The US has asked its allies, especially those of Europe, for help in reopening the Strait and holding it open. Europe’s navies, after all, have more, and more experienced, anti-mine capabilities than ours does.

They refused initially, and are foot dragging presently.

That brings up my thought on oil flows in the Arabian Gulf and through the Strait. Iran’s oil exports are continuing apace, on Iranian oil tankers, and it already has some 50 days’ worth of oil on tankers in the seas around Singapore and quite a bit more in transit or on floating storage vessels. Iran also has just two oil exporting ports available to it: Kharg Island, in the northern reaches of the Gulf, from which 90% of Iran’s oil and natural gas exports are shipped, and at Bandar-e-Jask, just outside the Strait, from which the rest of Iran’s oil and natural gas are shipped.

One US move would be to stop Iranian oil exports altogether.
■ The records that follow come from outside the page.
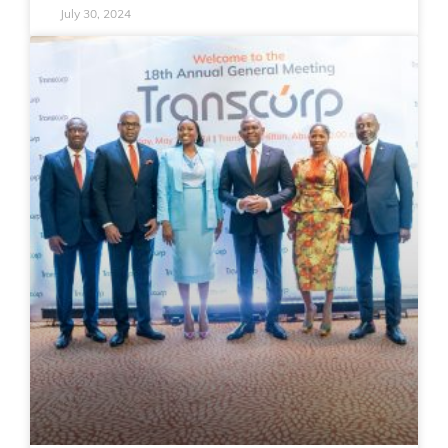
July 30, 2024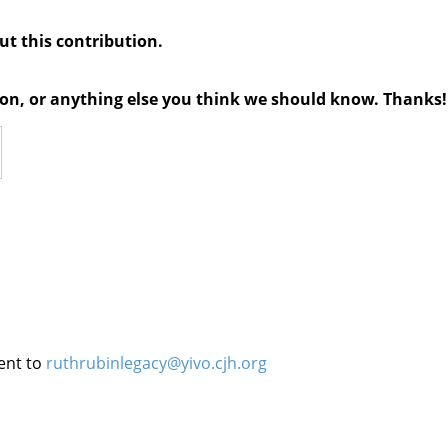
out this contribution.
tion, or anything else you think we should know. Thanks!
ent to
ruthrubinlegacy@yivo.cjh.org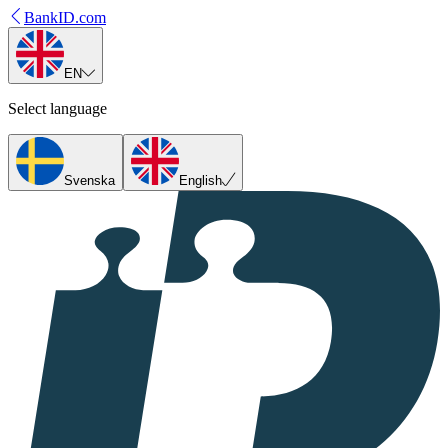
BankID.com
EN
Select language
Svenska
English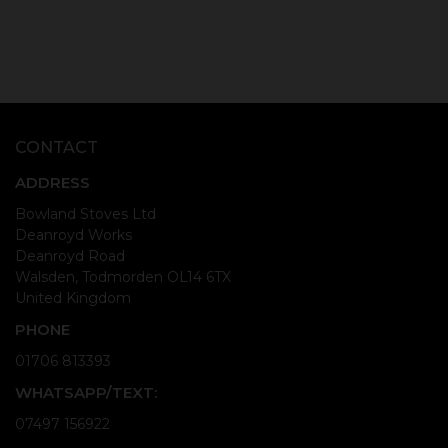
CONTACT
ADDRESS
Bowland Stoves Ltd
Deanroyd Works
Deanroyd Road
Walsden, Todmorden OL14 6TX
United Kingdom
PHONE
01706 813393
WHATSAPP/TEXT:
07497 156922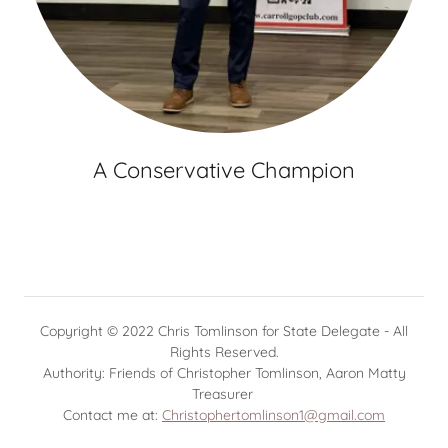
A Conservative Champion
Copyright © 2022 Chris Tomlinson for State Delegate - All
Rights Reserved.
Authority: Friends of Christopher Tomlinson, Aaron Matty
Treasurer
Contact me at:
Christophertomlinson1@gmail.com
Destroy the oil jetty on Kharg so oil and natural as present on the island can’t be moved offshore, and destroy the port at Bandar-e-Jask so oil and natural gas can’t be exported from there, either. In anticipation of a more peaceable government in future, it likely would be sufficient to destroy the pipelines entering and leaving those facilities. With Iran at war with us for the last 50-ish years and with us, alongside Israel, against whom Iran has been warring for just long, finally shooting back, Iranian ships and storage facilities are legitimate targets. We should seize and sequester Iran’s tankers at sea, with the possible exception of those tankers actually within Singapore’s territorial waters, along with its floating storage sites, sell the oil to other customers, and sell the seized ships and floating storage sites or send them to the breakers.

One more move: the US Navy could begin escorting convoys of oil tankers and other cargo ships through the Strait, except for the tankers and cargo shipping bound for Europe. Those nations continue to insist on freeloading off US blood and treasure while doing nothing for themselves. Let them pay the price of their freeloading or pick up their responsibility for escorting those vessels.